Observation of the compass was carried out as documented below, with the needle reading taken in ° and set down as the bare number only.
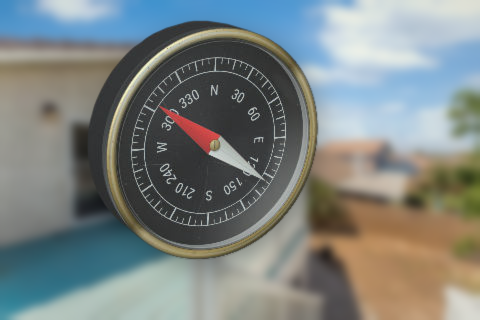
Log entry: 305
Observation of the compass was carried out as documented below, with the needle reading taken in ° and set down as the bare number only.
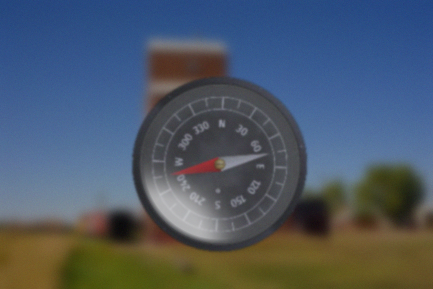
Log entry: 255
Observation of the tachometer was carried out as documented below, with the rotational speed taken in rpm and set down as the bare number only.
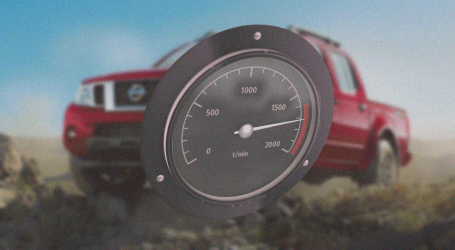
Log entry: 1700
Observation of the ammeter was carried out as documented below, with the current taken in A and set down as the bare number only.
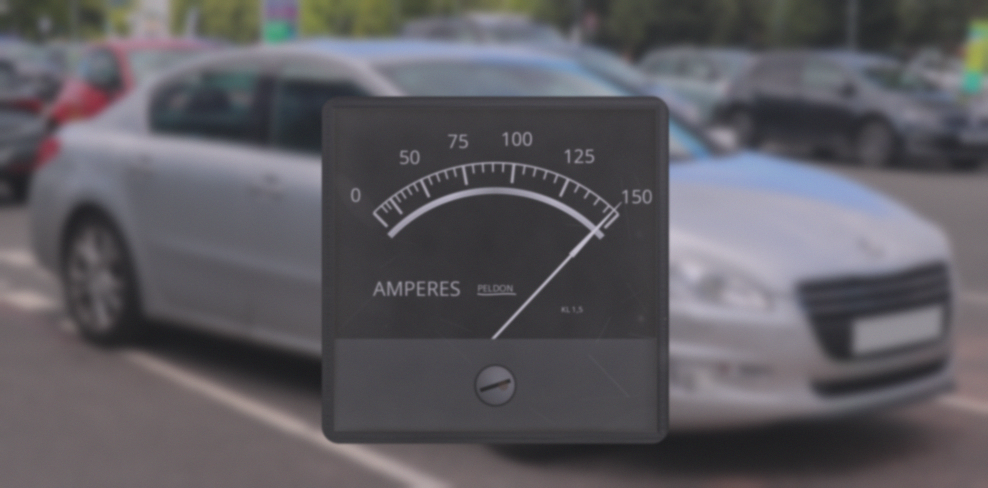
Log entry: 147.5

===

[DIRECTIVE]: Please copy out every line of the records above word for word, leaving out the pictures.

[WRITTEN RESPONSE]:
Observation of the compass was carried out as documented below, with the needle reading taken in ° and set down as the bare number only.
Log entry: 305
Observation of the compass was carried out as documented below, with the needle reading taken in ° and set down as the bare number only.
Log entry: 255
Observation of the tachometer was carried out as documented below, with the rotational speed taken in rpm and set down as the bare number only.
Log entry: 1700
Observation of the ammeter was carried out as documented below, with the current taken in A and set down as the bare number only.
Log entry: 147.5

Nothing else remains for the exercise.